= WHAT YOU WILL DO =
Scan the records below. List lines holding "себя".

(Stored data entries)
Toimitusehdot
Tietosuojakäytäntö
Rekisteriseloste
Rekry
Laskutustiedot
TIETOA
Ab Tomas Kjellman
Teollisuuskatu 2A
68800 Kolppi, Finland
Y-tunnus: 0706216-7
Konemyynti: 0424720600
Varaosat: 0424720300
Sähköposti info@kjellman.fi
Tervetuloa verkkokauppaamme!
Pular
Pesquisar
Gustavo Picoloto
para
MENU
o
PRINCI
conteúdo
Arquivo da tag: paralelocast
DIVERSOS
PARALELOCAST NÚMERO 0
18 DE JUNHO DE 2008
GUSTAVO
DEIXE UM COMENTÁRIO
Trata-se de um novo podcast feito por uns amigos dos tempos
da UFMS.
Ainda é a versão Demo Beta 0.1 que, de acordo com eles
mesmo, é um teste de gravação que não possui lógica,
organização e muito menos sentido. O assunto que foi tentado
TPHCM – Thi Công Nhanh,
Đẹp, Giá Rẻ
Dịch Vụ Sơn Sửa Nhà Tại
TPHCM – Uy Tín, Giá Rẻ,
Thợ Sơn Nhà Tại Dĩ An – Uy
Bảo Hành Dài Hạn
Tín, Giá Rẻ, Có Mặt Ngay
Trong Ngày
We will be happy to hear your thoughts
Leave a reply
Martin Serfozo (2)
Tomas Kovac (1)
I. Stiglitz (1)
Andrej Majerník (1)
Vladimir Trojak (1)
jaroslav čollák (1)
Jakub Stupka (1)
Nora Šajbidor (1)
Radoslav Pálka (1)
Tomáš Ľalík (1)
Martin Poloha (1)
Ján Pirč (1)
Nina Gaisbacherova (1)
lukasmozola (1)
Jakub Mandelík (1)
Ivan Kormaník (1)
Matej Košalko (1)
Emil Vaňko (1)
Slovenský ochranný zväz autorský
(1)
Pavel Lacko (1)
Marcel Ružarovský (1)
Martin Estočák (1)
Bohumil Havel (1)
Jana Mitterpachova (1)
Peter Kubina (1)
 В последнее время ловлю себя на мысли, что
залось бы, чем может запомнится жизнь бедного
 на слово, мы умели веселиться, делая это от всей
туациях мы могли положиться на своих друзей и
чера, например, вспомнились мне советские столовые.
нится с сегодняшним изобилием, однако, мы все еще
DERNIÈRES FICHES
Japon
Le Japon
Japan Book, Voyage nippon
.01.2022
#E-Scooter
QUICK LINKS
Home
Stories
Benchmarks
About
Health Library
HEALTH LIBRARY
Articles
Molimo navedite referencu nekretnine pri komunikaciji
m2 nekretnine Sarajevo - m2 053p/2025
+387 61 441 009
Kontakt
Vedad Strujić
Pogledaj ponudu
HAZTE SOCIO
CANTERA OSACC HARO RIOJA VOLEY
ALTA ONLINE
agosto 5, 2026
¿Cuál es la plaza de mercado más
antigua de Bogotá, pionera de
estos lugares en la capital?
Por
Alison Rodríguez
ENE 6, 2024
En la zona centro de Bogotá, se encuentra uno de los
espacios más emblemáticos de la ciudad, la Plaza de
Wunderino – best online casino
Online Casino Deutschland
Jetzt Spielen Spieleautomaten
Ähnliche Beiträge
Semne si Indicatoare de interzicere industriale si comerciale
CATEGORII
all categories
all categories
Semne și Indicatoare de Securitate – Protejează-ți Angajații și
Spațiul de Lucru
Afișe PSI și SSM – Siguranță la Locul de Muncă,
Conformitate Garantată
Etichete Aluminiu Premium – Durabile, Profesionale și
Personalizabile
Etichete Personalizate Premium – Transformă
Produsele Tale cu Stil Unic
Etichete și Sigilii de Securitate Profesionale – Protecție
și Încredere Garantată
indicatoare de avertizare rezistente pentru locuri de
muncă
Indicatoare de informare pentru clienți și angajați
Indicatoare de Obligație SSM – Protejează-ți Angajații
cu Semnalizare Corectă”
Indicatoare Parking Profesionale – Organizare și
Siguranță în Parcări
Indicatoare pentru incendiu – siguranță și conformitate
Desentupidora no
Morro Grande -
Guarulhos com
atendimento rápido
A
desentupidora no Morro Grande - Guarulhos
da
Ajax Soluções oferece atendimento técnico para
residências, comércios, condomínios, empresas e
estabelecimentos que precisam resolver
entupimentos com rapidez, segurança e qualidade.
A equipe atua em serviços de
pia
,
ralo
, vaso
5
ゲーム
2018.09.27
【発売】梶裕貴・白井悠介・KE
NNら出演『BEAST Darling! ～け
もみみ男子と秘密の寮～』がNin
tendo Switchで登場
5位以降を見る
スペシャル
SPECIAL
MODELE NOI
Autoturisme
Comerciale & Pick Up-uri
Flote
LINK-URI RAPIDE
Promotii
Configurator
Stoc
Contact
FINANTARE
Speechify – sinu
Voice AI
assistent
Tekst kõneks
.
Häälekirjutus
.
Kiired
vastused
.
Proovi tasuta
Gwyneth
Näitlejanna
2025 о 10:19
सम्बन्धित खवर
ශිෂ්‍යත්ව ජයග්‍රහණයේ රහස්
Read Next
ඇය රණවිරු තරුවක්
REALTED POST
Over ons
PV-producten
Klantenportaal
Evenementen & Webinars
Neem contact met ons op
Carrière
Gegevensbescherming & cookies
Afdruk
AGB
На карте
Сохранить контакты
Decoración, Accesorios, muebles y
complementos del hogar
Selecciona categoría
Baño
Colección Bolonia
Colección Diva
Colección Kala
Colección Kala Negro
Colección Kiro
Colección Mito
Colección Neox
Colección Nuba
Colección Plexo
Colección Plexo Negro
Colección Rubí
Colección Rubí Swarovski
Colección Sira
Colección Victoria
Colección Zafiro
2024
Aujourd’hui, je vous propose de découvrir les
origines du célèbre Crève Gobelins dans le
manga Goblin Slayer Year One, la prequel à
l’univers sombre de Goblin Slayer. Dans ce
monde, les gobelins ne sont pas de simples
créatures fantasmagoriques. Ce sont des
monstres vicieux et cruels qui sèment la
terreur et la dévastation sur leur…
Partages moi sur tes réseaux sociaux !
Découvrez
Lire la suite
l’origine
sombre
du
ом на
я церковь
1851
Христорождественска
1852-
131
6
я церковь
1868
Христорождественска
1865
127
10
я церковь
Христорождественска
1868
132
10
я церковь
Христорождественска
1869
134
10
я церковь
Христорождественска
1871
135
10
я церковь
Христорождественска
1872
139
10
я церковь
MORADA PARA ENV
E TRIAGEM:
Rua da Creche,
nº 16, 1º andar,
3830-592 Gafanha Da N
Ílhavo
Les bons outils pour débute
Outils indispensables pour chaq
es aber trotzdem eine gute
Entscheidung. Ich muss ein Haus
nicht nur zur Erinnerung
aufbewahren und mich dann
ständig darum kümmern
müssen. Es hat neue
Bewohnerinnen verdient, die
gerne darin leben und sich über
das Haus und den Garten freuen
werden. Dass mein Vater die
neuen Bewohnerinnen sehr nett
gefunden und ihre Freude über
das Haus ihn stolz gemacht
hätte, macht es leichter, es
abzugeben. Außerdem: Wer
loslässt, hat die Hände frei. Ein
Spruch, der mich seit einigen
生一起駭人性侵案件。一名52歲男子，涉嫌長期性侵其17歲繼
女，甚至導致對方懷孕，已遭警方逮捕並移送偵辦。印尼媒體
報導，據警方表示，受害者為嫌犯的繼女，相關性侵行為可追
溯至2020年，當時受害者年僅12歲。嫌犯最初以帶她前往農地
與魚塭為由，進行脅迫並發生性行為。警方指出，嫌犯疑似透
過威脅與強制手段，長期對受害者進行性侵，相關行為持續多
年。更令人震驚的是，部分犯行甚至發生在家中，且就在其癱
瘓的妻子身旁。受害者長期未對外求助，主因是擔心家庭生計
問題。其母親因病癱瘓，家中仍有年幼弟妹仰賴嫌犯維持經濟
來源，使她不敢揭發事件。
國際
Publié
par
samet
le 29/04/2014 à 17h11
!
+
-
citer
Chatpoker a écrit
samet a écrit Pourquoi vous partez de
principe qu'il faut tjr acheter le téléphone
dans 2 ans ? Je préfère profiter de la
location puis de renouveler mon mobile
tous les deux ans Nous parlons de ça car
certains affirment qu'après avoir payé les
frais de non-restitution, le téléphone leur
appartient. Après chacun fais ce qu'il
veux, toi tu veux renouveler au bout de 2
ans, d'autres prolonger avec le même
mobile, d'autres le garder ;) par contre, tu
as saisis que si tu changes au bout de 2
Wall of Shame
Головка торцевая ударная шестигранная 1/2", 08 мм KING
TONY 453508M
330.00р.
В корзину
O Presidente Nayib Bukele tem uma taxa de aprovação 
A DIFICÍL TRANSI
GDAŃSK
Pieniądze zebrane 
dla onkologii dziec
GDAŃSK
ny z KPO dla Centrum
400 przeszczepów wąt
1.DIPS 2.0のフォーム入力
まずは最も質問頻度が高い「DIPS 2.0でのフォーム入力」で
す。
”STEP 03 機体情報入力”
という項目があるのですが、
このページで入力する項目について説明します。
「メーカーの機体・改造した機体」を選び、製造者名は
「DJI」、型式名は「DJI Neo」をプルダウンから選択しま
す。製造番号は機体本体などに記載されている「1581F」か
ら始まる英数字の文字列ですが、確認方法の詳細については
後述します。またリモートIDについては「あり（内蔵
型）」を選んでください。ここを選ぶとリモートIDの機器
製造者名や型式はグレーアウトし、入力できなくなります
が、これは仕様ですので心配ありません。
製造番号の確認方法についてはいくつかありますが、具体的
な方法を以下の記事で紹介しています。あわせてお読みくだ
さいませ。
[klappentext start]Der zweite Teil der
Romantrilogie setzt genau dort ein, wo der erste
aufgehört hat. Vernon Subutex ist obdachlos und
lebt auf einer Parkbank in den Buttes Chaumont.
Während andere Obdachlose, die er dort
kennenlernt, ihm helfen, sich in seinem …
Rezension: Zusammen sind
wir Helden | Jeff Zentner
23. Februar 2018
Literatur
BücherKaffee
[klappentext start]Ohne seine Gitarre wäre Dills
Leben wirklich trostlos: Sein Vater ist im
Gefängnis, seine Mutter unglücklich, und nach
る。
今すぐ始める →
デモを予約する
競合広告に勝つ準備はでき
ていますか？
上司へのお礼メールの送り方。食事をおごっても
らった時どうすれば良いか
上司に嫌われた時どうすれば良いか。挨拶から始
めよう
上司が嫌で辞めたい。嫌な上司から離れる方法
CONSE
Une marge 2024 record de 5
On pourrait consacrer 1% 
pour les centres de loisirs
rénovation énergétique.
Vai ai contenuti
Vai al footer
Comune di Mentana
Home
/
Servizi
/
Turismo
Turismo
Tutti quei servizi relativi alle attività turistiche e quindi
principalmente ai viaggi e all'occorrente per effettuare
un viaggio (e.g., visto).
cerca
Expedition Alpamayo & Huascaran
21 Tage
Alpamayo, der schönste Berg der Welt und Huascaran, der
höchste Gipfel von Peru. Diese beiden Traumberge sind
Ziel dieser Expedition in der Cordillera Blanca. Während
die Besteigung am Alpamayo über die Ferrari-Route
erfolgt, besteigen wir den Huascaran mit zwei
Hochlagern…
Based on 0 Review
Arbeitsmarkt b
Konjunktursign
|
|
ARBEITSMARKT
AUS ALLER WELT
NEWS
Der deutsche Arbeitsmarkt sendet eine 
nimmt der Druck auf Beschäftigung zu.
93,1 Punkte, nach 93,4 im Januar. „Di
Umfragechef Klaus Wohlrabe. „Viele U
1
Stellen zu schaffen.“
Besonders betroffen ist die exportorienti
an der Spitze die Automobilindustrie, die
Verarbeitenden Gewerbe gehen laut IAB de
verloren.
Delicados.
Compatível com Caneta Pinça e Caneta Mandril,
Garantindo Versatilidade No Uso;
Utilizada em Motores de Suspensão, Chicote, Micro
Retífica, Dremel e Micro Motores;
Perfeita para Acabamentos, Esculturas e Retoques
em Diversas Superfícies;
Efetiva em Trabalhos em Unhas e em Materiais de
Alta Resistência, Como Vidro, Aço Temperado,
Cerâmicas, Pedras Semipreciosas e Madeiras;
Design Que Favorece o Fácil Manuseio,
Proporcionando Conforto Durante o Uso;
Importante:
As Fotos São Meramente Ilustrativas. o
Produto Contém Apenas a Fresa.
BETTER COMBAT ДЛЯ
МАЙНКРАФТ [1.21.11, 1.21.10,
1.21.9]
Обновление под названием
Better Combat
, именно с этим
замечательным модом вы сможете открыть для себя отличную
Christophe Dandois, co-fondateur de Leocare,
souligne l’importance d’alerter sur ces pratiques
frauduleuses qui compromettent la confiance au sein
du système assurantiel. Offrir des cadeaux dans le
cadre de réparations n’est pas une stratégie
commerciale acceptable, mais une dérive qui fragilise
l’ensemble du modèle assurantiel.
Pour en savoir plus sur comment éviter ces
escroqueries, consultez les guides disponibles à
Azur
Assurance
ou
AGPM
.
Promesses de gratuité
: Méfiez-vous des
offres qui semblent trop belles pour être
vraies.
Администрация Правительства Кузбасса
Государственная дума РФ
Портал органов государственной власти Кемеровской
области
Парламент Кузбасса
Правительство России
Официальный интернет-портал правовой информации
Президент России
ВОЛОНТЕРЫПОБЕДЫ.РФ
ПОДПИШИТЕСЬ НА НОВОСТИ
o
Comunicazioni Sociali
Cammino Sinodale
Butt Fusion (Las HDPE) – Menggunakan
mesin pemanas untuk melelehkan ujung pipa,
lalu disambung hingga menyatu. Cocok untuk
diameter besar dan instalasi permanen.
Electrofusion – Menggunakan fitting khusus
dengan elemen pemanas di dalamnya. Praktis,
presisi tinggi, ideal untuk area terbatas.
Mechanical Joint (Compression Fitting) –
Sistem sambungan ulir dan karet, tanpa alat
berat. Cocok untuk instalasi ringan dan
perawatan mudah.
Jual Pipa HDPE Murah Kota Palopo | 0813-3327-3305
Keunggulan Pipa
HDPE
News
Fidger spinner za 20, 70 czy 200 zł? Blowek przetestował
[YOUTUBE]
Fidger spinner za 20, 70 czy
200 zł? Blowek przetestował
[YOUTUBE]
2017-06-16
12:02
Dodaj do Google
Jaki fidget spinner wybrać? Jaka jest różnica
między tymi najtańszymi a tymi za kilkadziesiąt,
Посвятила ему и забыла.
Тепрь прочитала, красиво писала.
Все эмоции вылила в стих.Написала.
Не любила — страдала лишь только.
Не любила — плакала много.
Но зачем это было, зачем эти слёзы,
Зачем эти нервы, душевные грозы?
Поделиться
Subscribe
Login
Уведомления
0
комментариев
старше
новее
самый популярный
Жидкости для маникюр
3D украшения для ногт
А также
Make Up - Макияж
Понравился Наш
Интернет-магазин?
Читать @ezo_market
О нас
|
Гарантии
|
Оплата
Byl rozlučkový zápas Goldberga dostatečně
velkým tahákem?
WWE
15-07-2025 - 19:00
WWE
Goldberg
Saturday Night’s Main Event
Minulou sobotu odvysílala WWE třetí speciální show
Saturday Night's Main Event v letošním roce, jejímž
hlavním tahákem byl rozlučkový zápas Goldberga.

= TASK OUTPUT =
 В последнее время ловлю себя на мысли, что
замечательным модом вы сможете открыть для себя отличную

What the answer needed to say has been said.